15 Years of Semantic Web Services
and Rise of Lightweight Solutions (22.03.2019)
Förderjahr 2018 / Stipendien Call #13 / ProjektID: 3451 / Projekt: Dialogical Access to Lightweight Semantic Web Services

In my previous blog post, I explained the concept of headless web and how semantic annotation of content and services is crucial in order to conduct certain tasks like e-commerce on this new layer of the web. Annotation of services has an accumulated literature of almost 20 years now. In this blog post, I'll dive into this vast literature to identify lessons learned and draw my future directions. The first efforts on semantic web service were targeting mostly SOAP services, which was focused on providing the means for defining functional, non-functional and behavioural properties of web services as well as the grounding of the service for invocation. Moreover, a few efforts were focused on the execution of services, including aspects like mediation of data and processes.

One of the prominent works in this field is OWL-S [Martin et al., 2007]. It uses OWL (Web Ontology Language) as a base for a semantic web service ontology. It consists of three main components, namely the Service Profile, Process Model and Service Grounding. These components allowed service providers to describe functional, behavioural and non-functional properties of their services and methods of invocation. Similarly, SWSF [Battle et. al., 2005] builds on top of OWL- S and used First Order Logic (FOL) for process modelling. Web Service Modelling Framework (WSMF) [Fensel et al., 2002] offers a full-fledged  decoupled approach for automating the whole lifecycle of web service consumption. It consists of a conceptual model, a modelling ontology WSMO, a structured set of languages WSML and an execution environment WSMX [Roman, 2006]. Aforementioned approaches are also considered as "heavyweight" from two perspectives, (a) semantics and (b) supported protocol. From the semantics point of view, these approaches are very strong and mostly use well defined logical formalisms. This can make it challenging for service providers to describe their services correctly. The second point is that their application is limited to SOAP web services. Lightweight approaches with limited expressivity but lower learning curve have been proposed. Such approaches are mainly used for annotation of RESTful services. The definition of lightweight in this context is that lightweight services, like RESTful services, work directly on HTTP protocol and can support various lightweight data formats without needing any mechanisms like message enveloping [Garriga et. al., 2016]. The initial development in the lightweight semantic web services was naturally influenced by the heavyweight approaches. An example for such an approach can be the WSMO-Lite ontology [Vitvar, 2007] with MicroWSMO format [Maleshkova and Kopecky, 2009]. Unfortunately for many years, none of the aforementioned approaches found widespread industrial usage. The main reason for the weak adoption is the chicken-egg problem, that is, there is no interest in application development since there are no annotated web services and there is no annotation effort since there is no application [Lanthaler and Gutl, 2011].
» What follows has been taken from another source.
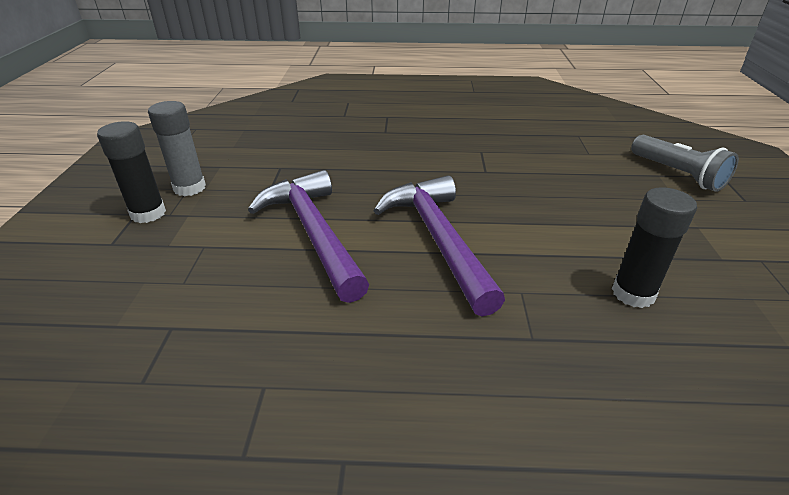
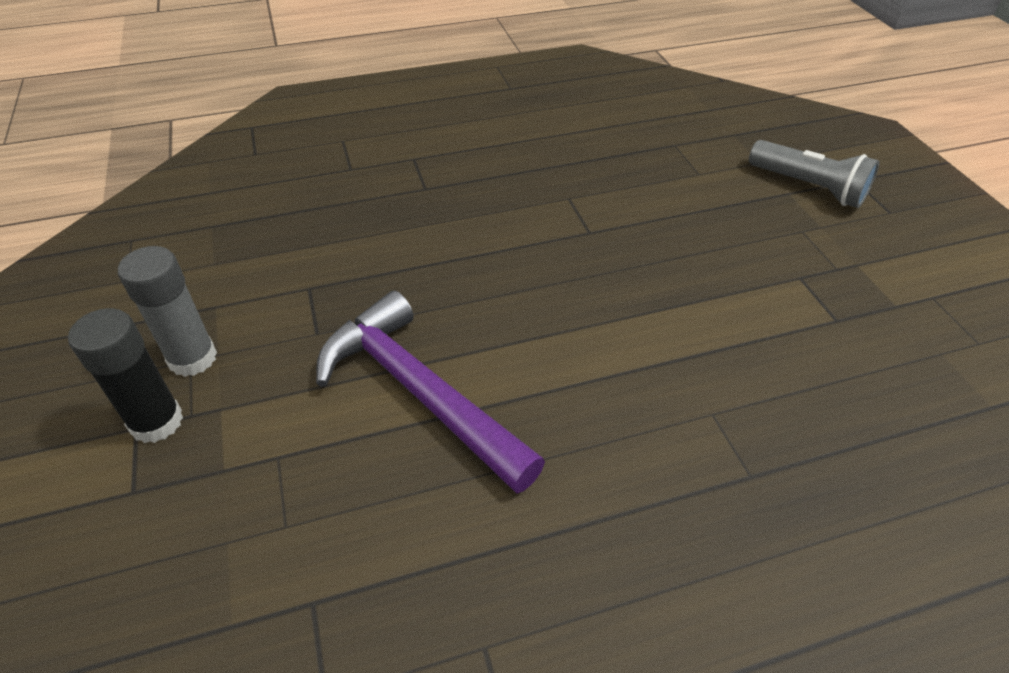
camera: 20 degrees left, 10 degrees up
(438, 240) = (584, 361): purple hammer -> none
(633, 293) = (827, 381): black glue stick -> none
In the last five years, a movement towards structured description of Web APIs has gained traction. Several formats like OpenAPI have emerged the standardization of Web API documentation. These formats layed a base for semantic annotation and re-ignited the work on semantic web services. An attempt to utilize the popular OpenAPI specification is SmartAPI [Dastgheib et. al., 2017], that enriches the OpenAPI specification with mechanisms for type annotation. Another recent effort for semantic description of RESTful services is described in [Lanthaler and Gütl, 2013]. It proposes a resource-oriented approach rather than an operation-oriented one. A simple vocabulary called Hydra enables the semantic enrichment of hypermedia-driven APIs, using JSON-LD as a data format. This eases the adoption by web service developers. The development of Hydra contributed to schema.org actions vocabulary, which can be used for defining certain actions on entities described with schema.org. In 2014, the vocabulary was extended with types and properties for describing actions. The development of schema.org and schema.org actions create a great opportunity for us since it helps to overcome the aforementioned chicken-egg problem. The annotations are already there, mainly due to motivation for semantic search engine optimization.  By using schema.org and schema.org actions for describing the services as potential action on entities, we can automate the e-commerce processes through semantically annotated RESTful services and data, thus make them visible to new channels on the web.

A detailed comparison of schema.org Actions, Hydra and SmartAPI can be found here. These lightweight approaches are quite promising, however they may be "too lightweight" for description of services probably, especially machine understandable description of functionality. SmartAPI has a very limited expressivity, while Hydra focuses on hypermedia and lacks support for non-functional properties. Schema.org actions is also too broad and lacks formal semantics. In the next step, I will complete the enrichment and restriction of schema.org Actions for Web API annotations.